Customer: “Colorado is full of Mexicans. Mexicans don’t drink coffee!” *laughs* “They can pick it fine, but they don’t drink it.”

Me: *long pause* “Have a nice day, sir.”

Doesn’t Get The Tall And The Short Of It

, , , , | Right | April 1, 2019

(I work as a ride operator at a theme park, and one of my duties is to height-check and make sure the guests are tall enough to go on the ride. At the beginning of the line are two girls, presumably sisters. One of them is tall enough, but the other one isn’t. Her mother is watching nearby and is wondering why I don’t let the little girl in. I explain, to which she responds.)

Mother: “I don’t understand.”

(I explain again, but she still doesn’t understand. It happens a couple more times, and even the guests in line try to tell her straight up. All of a sudden, she gets all snotty and sneers.)

Mother: “Then what you do is send her out of the line. Not that hard to do.”

(Lady, you were having trouble understanding that your child was too short to ride, to begin with. Apparently, that WAS hard to do.)

No Movie Magic To Rescue You Here

, , , , , , | Learning | March 27, 2019

I am in sixth grade when this happens and we are doing end-of-year testing in our first-period classes. I am very happy with this because my first-period class is Intro to Spanish, which is taught by a very nice teacher. The first day of testing goes by without any problems, but when I get to class the second day, I find out that my Spanish teacher is gone and my math teacher will be supervising us in her place.

My math teacher that year is not overly sadistic, but he acts like he knows everything and that the people who taught us math in elementary school are idiots. He is also the type who picks favorites, gives us only three bathroom passes per trimester — using any more gets you a lunch detention — forbids any socializing at all during regular class time — for example, if you turn around in your chair you get lunch detention –and gives you lunch detention if you needlessly disrupt class more than three times a week. His classes can be fun sometimes, and he does teach useful stuff, which makes me feel kind of guilty for disliking him, but I just do not like him at all.

During the time period where everyone is working on the huge test we are fine, but when everyone is finished, he decides to turn on a movie. The movie that he chooses is one that I have recently seen and I am terrified of because a scene involves something I have a phobia of, so I go to ask him if we can change the movie because I’m scared of watching it. He refuses. I keep asking him, but he keeps refusing and turns on the movie. I get multiple questions about why the movie scares me on my way back to my seat and I simply answer by saying that there is a scene that really scares me. Fast forward a bit, and we’re almost at the part that terrifies me. Because it’s close to the end of class, I ask to use the bathroom and get permission to leave the classroom. I spend the rest of the class in the bathroom. Faith in humanity crushed.

The next day, my Spanish teacher is back and, since the class is done with the test, she goes to turn on a movie.
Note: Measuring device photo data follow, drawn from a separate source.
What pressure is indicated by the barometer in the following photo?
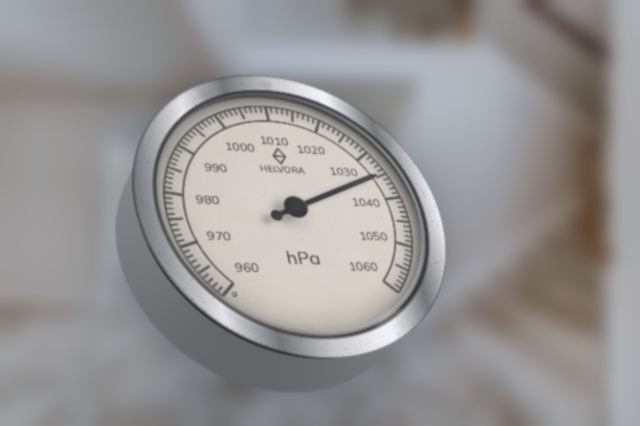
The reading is 1035 hPa
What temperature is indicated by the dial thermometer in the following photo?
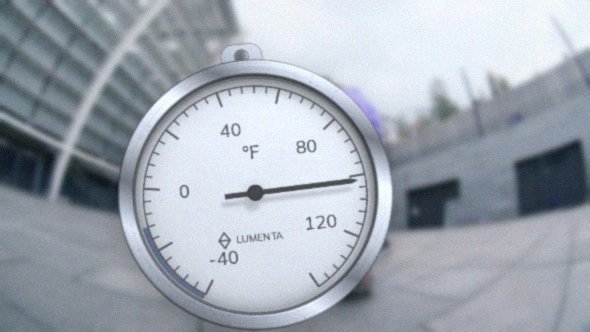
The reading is 102 °F
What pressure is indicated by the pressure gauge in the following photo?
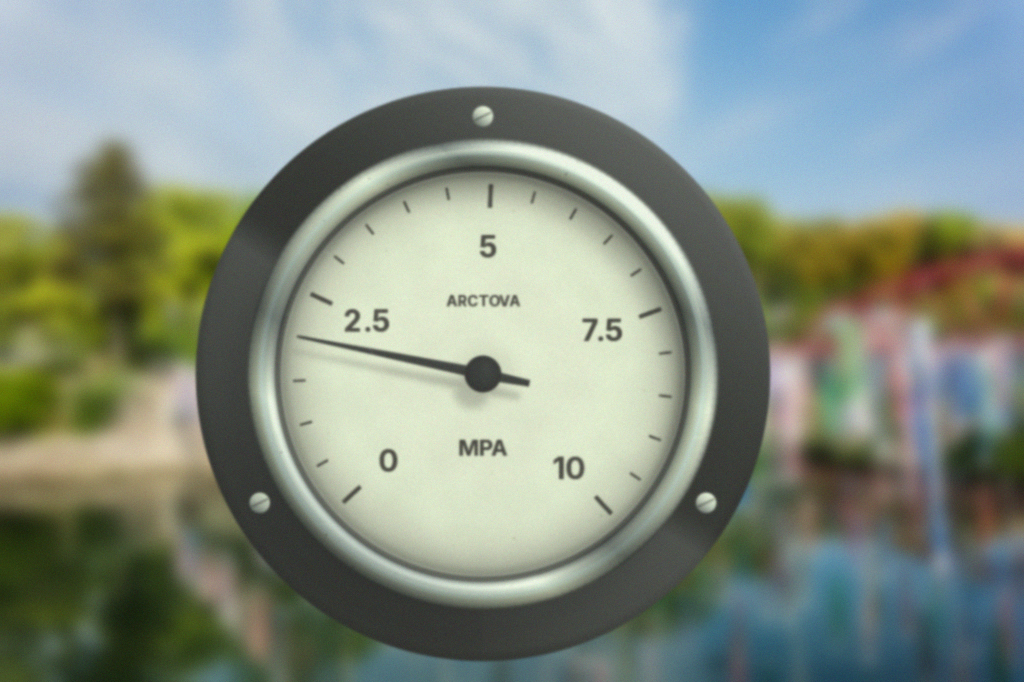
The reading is 2 MPa
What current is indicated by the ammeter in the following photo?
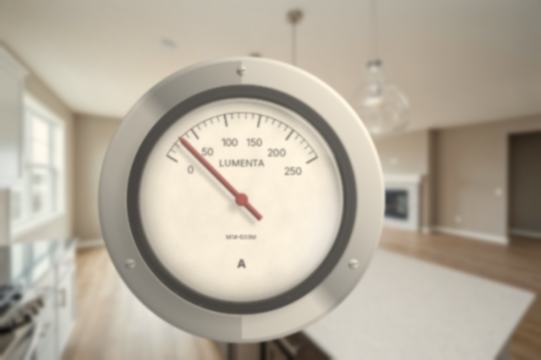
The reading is 30 A
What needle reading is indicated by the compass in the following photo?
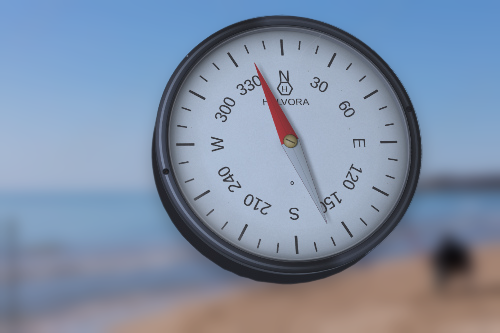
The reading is 340 °
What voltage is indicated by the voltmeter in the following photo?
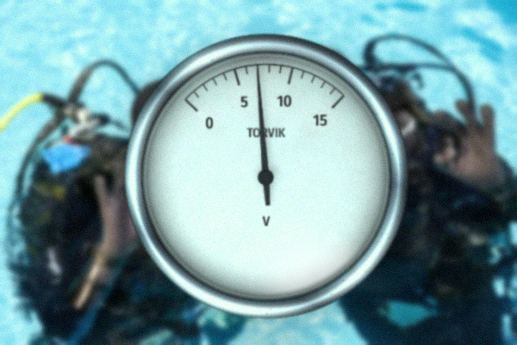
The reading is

I ask her if we can switch to a different movie, and when she asks me why, I explain and some of my classmates explain how scared I looked while the movie was on and how I had to go to the bathroom to calm down. This catches me off guard because middle schoolers aren’t usually the kindest and because I’m probably the least popular person in the class. The teacher agrees to not watch the movie and chooses a different one, which I enjoy.

Then, when class is about to end, I am handed a small hall pass that is only issued for when students need to serve lunch detentions. I see that the room I’m supposed to go to for lunch detention is the one my math teacher’s class is in, so at lunch, I go in and ask my math teacher why I have lunch detention. He tells me that it’s because I used up my three bathroom passes for his class for the trimester and that I used a fourth the day before. He gave me a lunch detention because I used the bathroom in a class that wasn’t even his. Faith in humanity crushed again. I serve the lunch detention and go on my way, wondering how my math teacher could possibly think this was acceptable, but as I write this I wonder if he gave me lunch detention because I didn’t want to watch the movie.